The Washington Nationals are ten games out of first place in their division, but if you'd like to see hardball played beautifully in Washington, D.C. this summer, skip the ballpark and go to Capitol Hill.
With President Obama at the plate, House Majority Leader Eric Cantor just threw a gorgeous brushback, dropping out of the debt ceiling negotiations with Vice President Biden.
Mr. Cantor, in an interview after a negotiating session he described as bitterly contentious, said he would not be attending Thursday's scheduled meeting of the bipartisan deficit-reduction leadership group because he believed it was time for the negotiations to move to a higher level...

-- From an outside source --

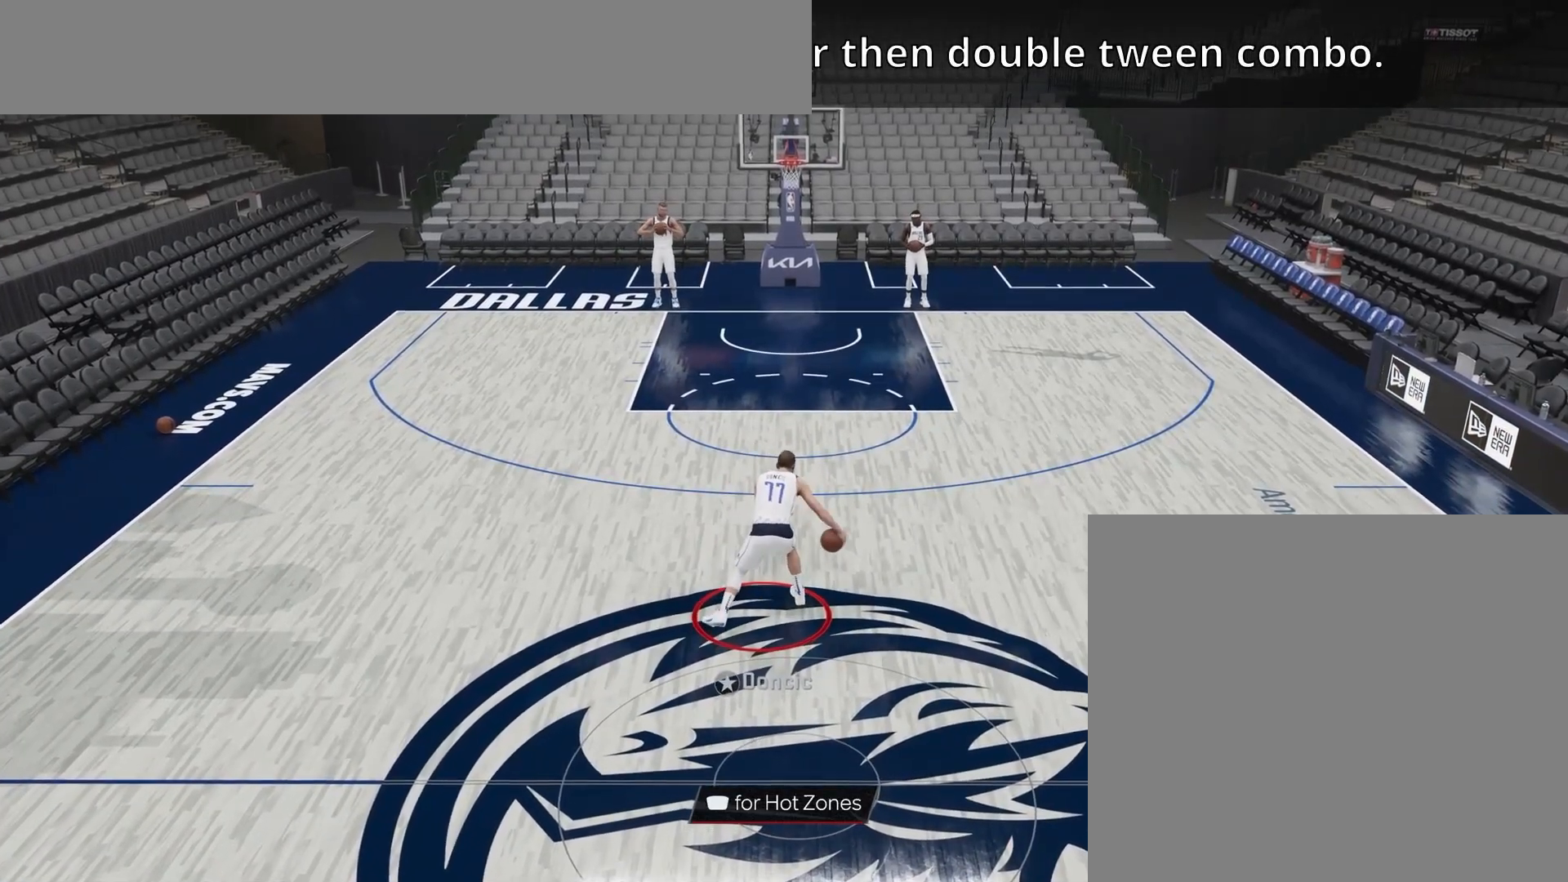
{"buttons": [], "right_stick": "center", "events": [[133, "right_stick", "left"], [300, "right_stick", "center"]]}
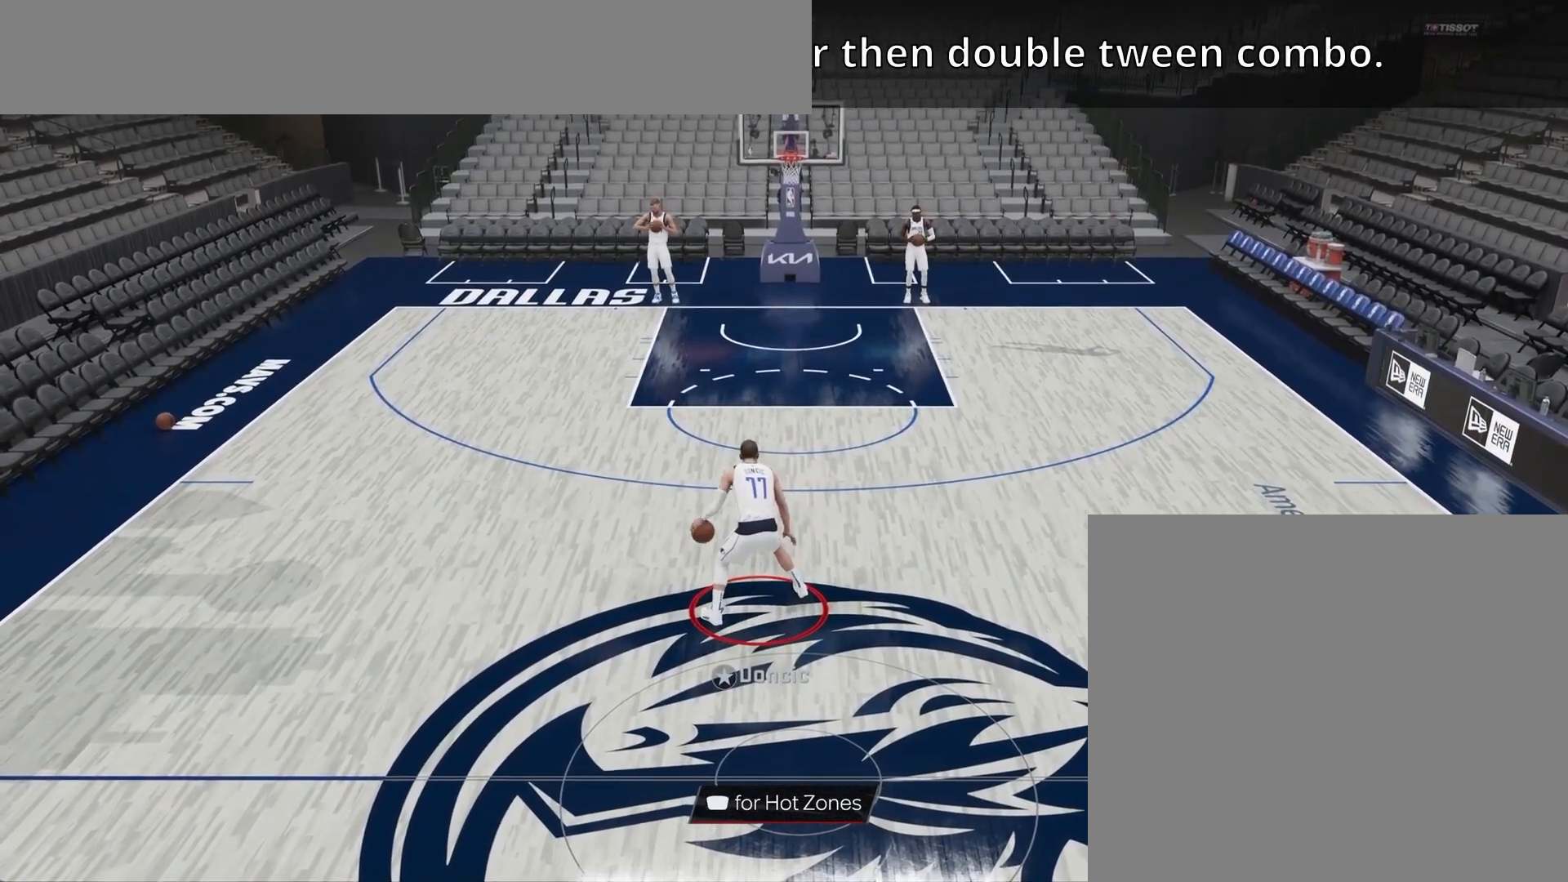
{"buttons": [], "right_stick": "center", "events": []}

[H]e said there could be no agreement on an overall package without breaking the impasse between Republicans' refusal to accept any tax increase, and Democrats insistence that some tax increases be part of the deal.
"We have to get over this impasse on taxes," he said....

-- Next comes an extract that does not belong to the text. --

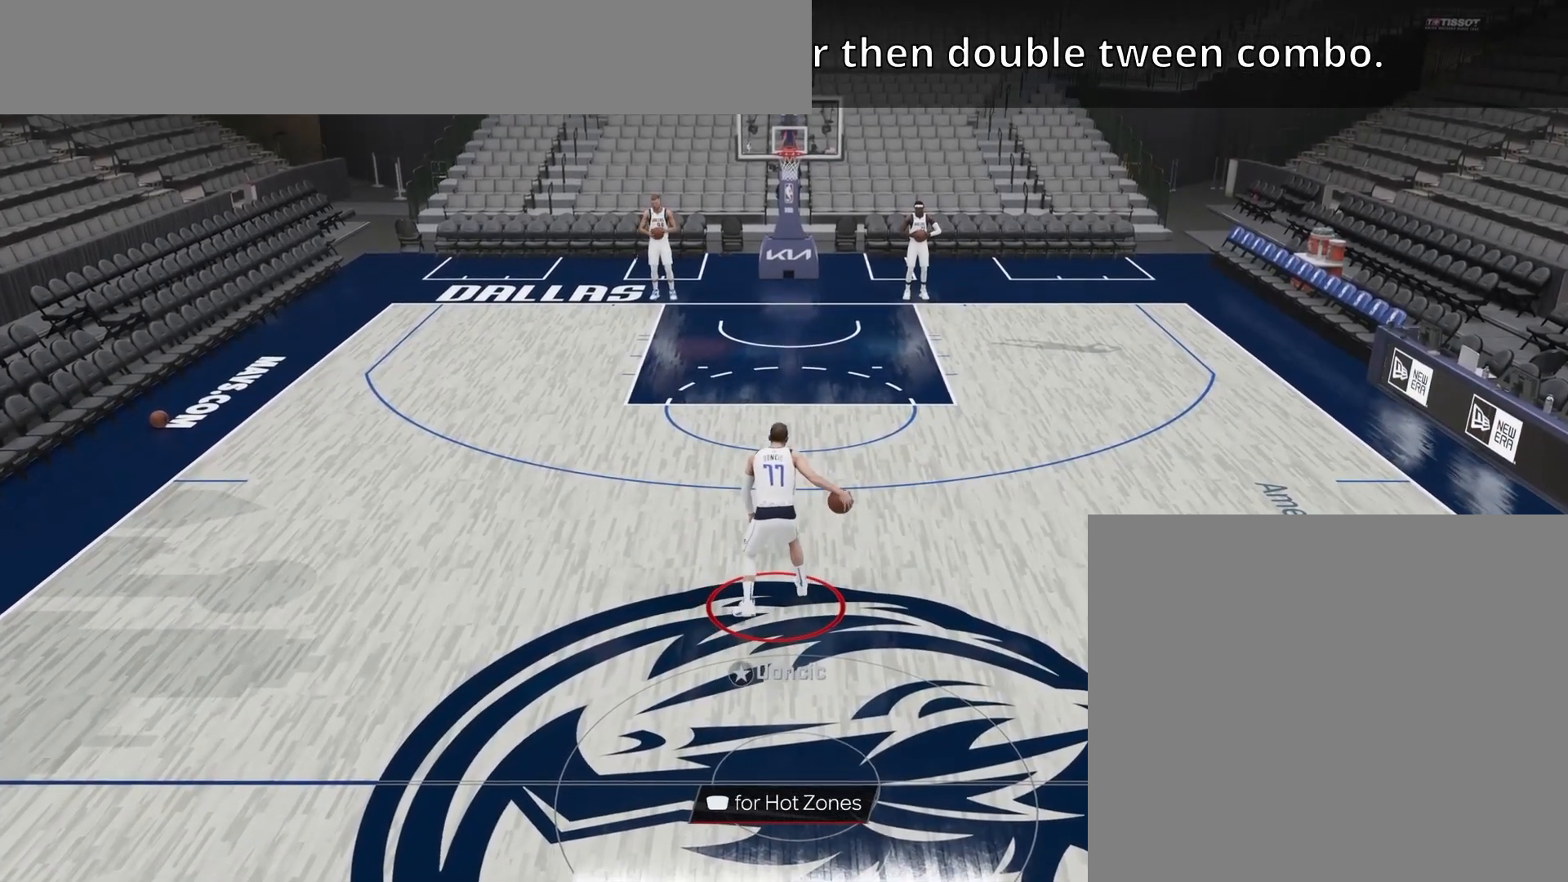
{"buttons": [], "right_stick": "center", "events": []}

House Democrats have been expressing increasing anxiety that the budget deal would be comprised only of spending cuts....[A]t the same time, Senate Republican Leader Mitch McConnell (R., Ky.) has been sounding an increasingly strident message of opposition to any form of tax increase in the budget deal.
House Majority Leader Cantor, Speaker Boehner, Senate Minority Leader McConnell--we've been worried here at Ricochet ever since the November election that they'd prove weak, failing to take advantage of the victory. But just look at them. Whereas the President originally seems to have believed he could force the Republicans to enact a "clean" increase in the debt ceiling--that is, to increase the ceiling without any spending cuts--the administration itself, in the person of Treasury Secretary Timothy Geithner, is now talking about spending concessions in the trillions. And now that they've got the administration moving their way, are our boys cutting a deal?
Nope. Not yet. Not until the Democrats stop insisting on tax hikes.
Hardball. When the good guys are playing it well, there's nothing in politics more fun to watch.